Material shown:
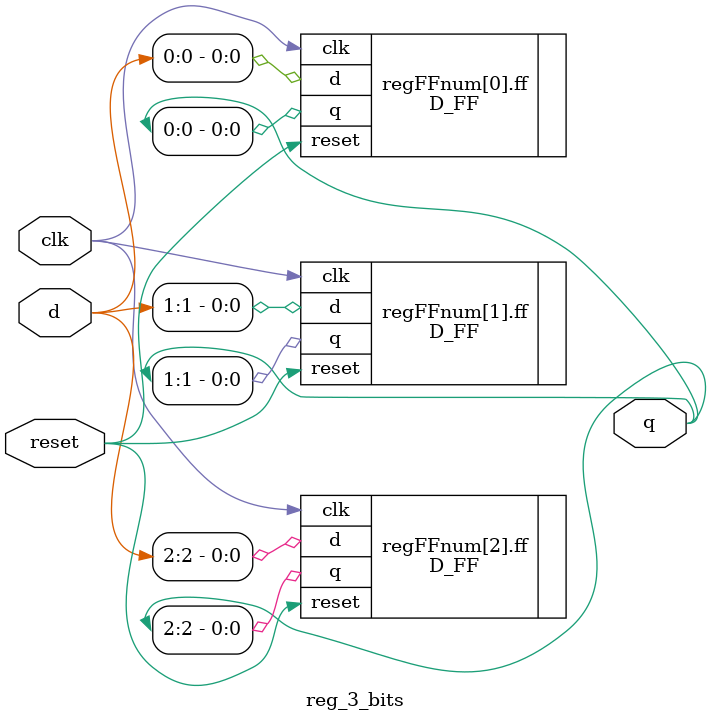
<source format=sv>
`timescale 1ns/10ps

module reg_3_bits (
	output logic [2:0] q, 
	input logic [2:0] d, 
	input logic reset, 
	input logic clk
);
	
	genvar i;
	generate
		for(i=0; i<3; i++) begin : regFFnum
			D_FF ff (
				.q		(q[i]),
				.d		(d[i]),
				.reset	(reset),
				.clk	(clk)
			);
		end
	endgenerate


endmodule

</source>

Exercise prompt:
Wherever a line in the data above holds the word "logic", copy that line.

The answer:
	output logic [2:0] q, 
	input logic [2:0] d, 
	input logic reset, 
	input logic clk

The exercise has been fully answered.